Rényi Pufferfish Privacy: General Additive Noise Mechanisms and Privacy Amplification by Iteration
Clément Pierquin, Aurélien Bellet, Marc Tommasi, Matthieu Boussard
TL;DR
This work extends privacy guarantees beyond differential privacy by introducing Rényi Pufferfish privacy (RPP), a flexible framework that handles correlated data and diverse adversarial priors. It develops a General Wasserstein Mechanism (GWM) for additive-noise mechanisms and then enhances utility through δ-approximation (GAWM) and p-Wasserstein shifts (DAGWM), linking to distribution privacy.
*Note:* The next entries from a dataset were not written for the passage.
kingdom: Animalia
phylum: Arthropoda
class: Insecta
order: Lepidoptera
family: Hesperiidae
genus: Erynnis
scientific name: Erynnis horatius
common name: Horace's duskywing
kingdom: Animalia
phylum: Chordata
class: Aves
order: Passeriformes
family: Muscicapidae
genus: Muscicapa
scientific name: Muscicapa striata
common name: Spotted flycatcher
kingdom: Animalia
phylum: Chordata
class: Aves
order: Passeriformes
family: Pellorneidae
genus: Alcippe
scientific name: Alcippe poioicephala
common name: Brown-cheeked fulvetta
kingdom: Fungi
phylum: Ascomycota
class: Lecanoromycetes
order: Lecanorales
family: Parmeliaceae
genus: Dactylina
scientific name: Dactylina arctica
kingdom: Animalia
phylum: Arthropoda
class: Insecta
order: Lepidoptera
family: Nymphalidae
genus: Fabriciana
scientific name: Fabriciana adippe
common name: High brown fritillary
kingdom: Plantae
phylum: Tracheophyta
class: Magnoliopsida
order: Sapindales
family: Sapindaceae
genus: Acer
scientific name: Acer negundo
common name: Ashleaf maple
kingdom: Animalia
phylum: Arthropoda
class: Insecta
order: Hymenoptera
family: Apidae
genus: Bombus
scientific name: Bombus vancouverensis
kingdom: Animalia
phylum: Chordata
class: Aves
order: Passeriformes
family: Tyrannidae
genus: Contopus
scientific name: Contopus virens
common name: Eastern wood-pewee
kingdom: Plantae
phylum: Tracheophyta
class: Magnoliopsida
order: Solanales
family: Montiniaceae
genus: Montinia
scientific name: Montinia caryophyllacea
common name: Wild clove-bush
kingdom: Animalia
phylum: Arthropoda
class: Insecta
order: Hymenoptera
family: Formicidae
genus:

It further establishes privacy amplification by iteration (PABI) for RPP, enabling private iterative algorithms for convex optimization without full composition. Collectively, the framework yields stronger utility than traditional group DP in several settings and provides practical tools for privacy-preserving machine learning on correlated data and diffusion-like processes.
Abstract
Pufferfish privacy is a flexible generalization of differential privacy that allows to model arbitrary secrets and adversary's prior knowledge about the data. Unfortunately, designing general and tractable Pufferfish mechanisms that do not compromise utility is challenging. Furthermore, this framework does not provide the composition guarantees needed for a direct use in iterative machine learning algorithms. To mitigate these issues, we introduce a Rényi divergence-based variant of Pufferfish and show that it allows us to extend the applicability of the Pufferfish framework. We first generalize the Wasserstein mechanism to cover a wide range of noise distributions and introduce several ways to improve its utility. We also derive stronger guarantees against out-of-distribution adversaries. Finally, as an alternative to composition, we prove privacy amplification results for contractive noisy iterations and showcase the first use of Pufferfish in private convex optimization. A common ingredient underlying our results is the use and extension of shift reduction lemmas.